Collected data entries:
|---|

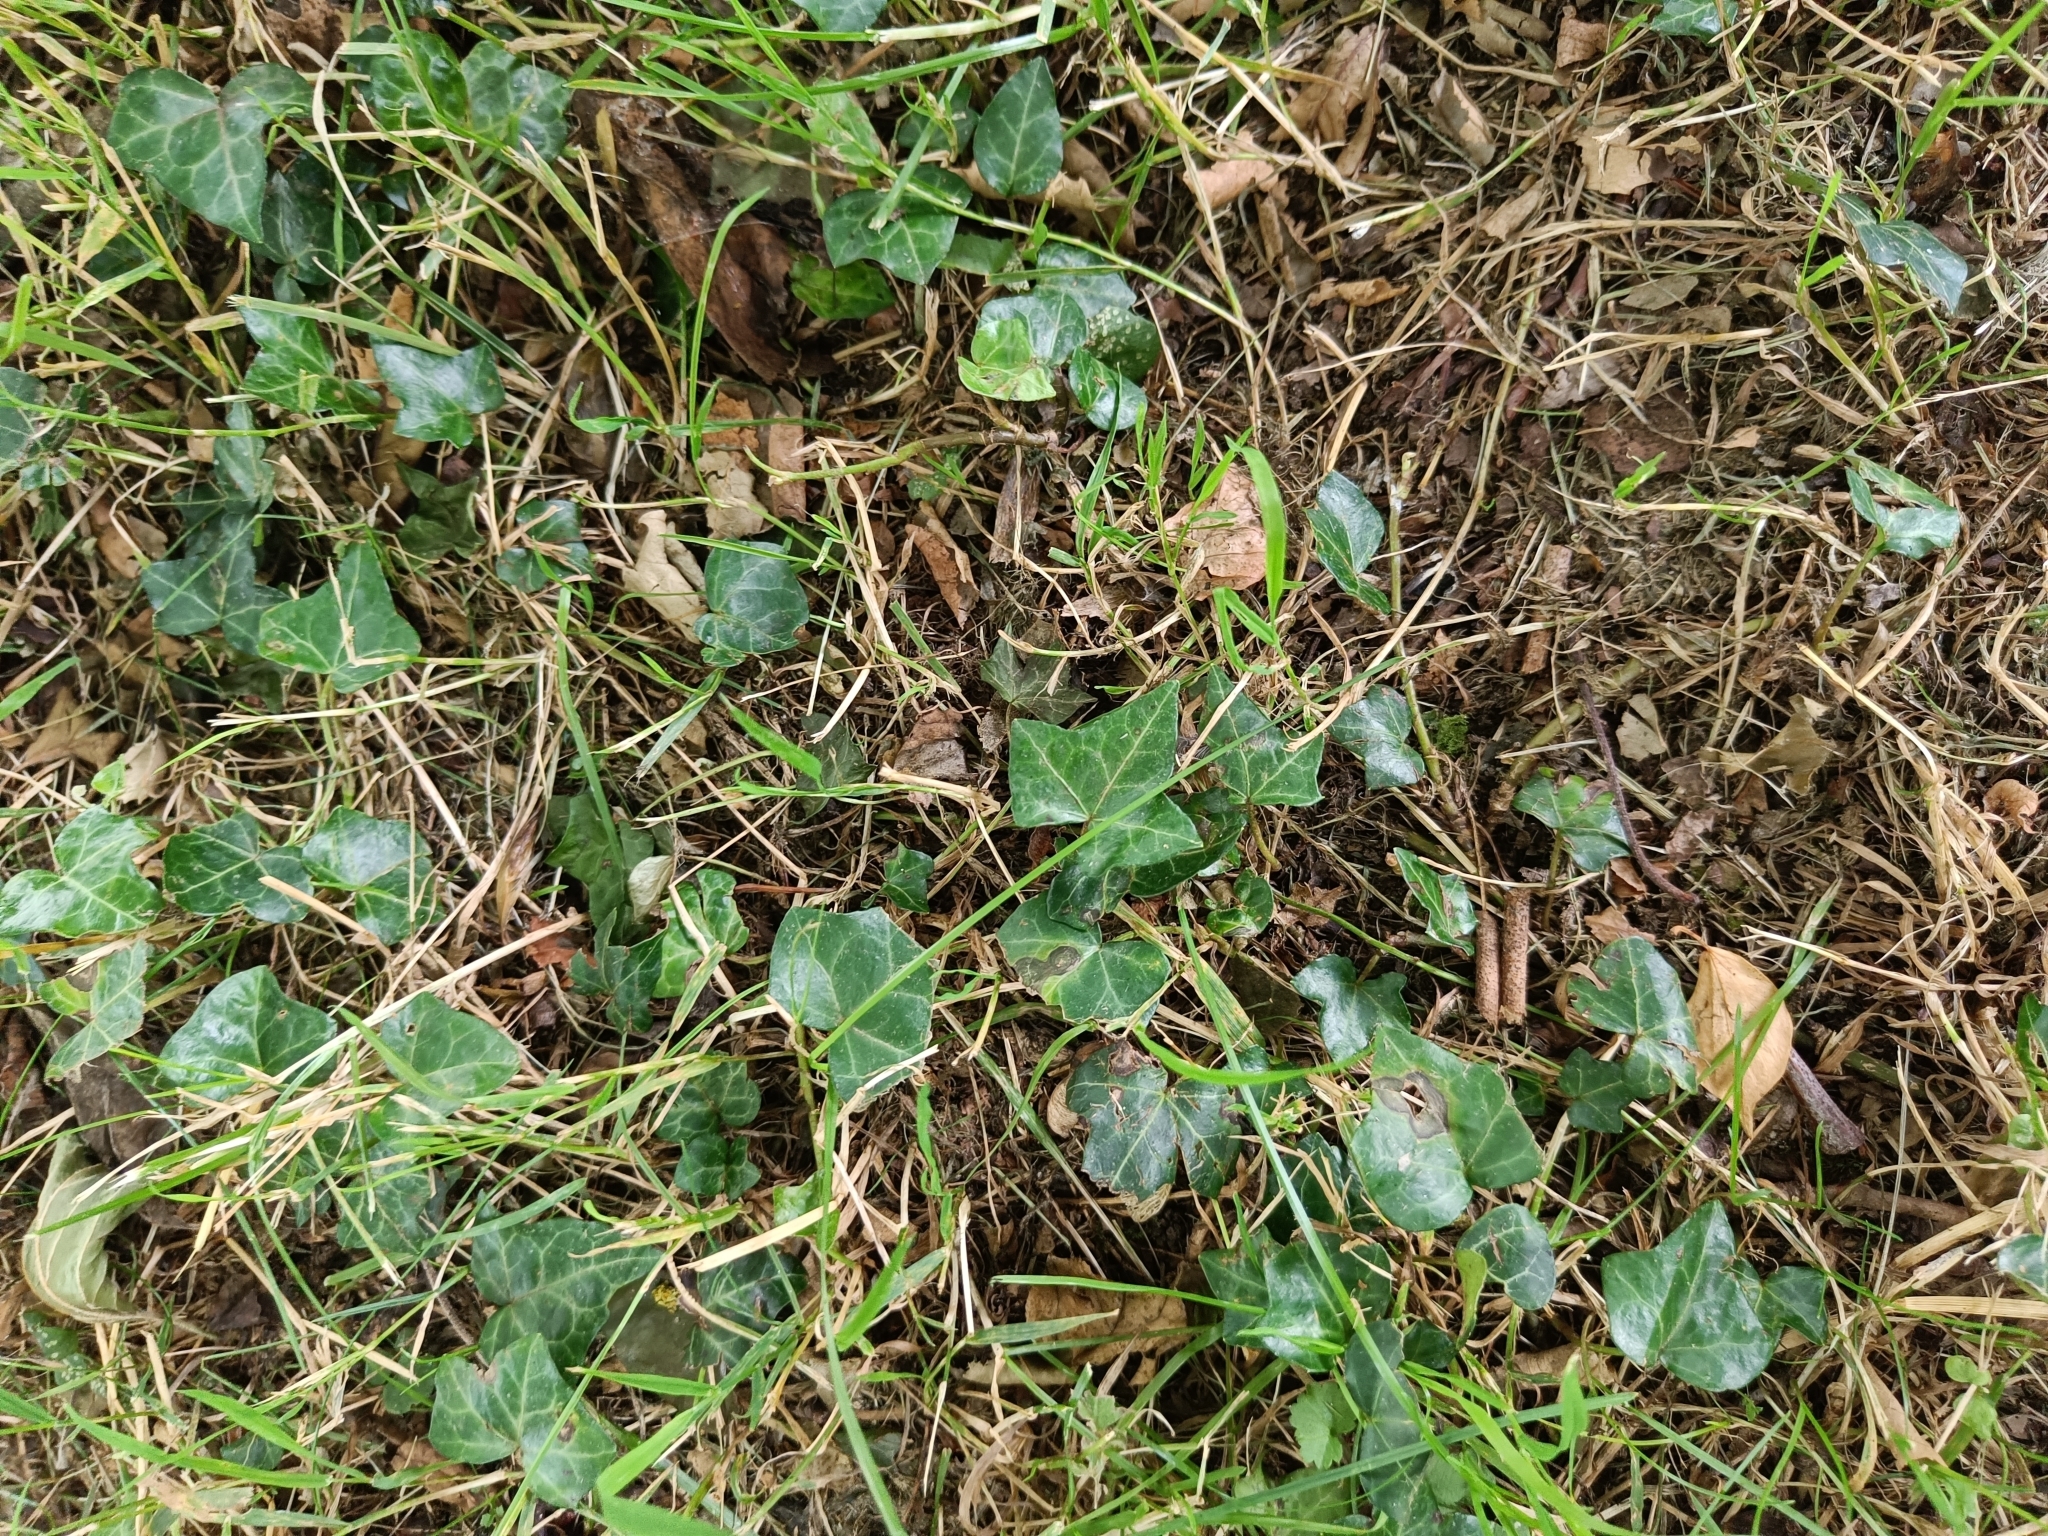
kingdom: Plantae
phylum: Tracheophyta
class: Magnoliopsida
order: Apiales
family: Araliaceae
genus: Hedera
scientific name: Hedera helix
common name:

|---|

• **Instruction**: Arrange every line of the data above as a Markdown table with the columns "Row" and "Line," numbering each row and skipping blank lines. Leave the pictures out.

• **Response to this task**:
| Row | Line |
|---|---|
| 1 | kingdom: Plantae |
| 2 | phylum: Tracheophyta |
| 3 | class: Magnoliopsida |
| 4 | order: Apiales |
| 5 | family: Araliaceae |
| 6 | genus: Hedera |
| 7 | scientific name: Hedera helix |
| 8 | common name: |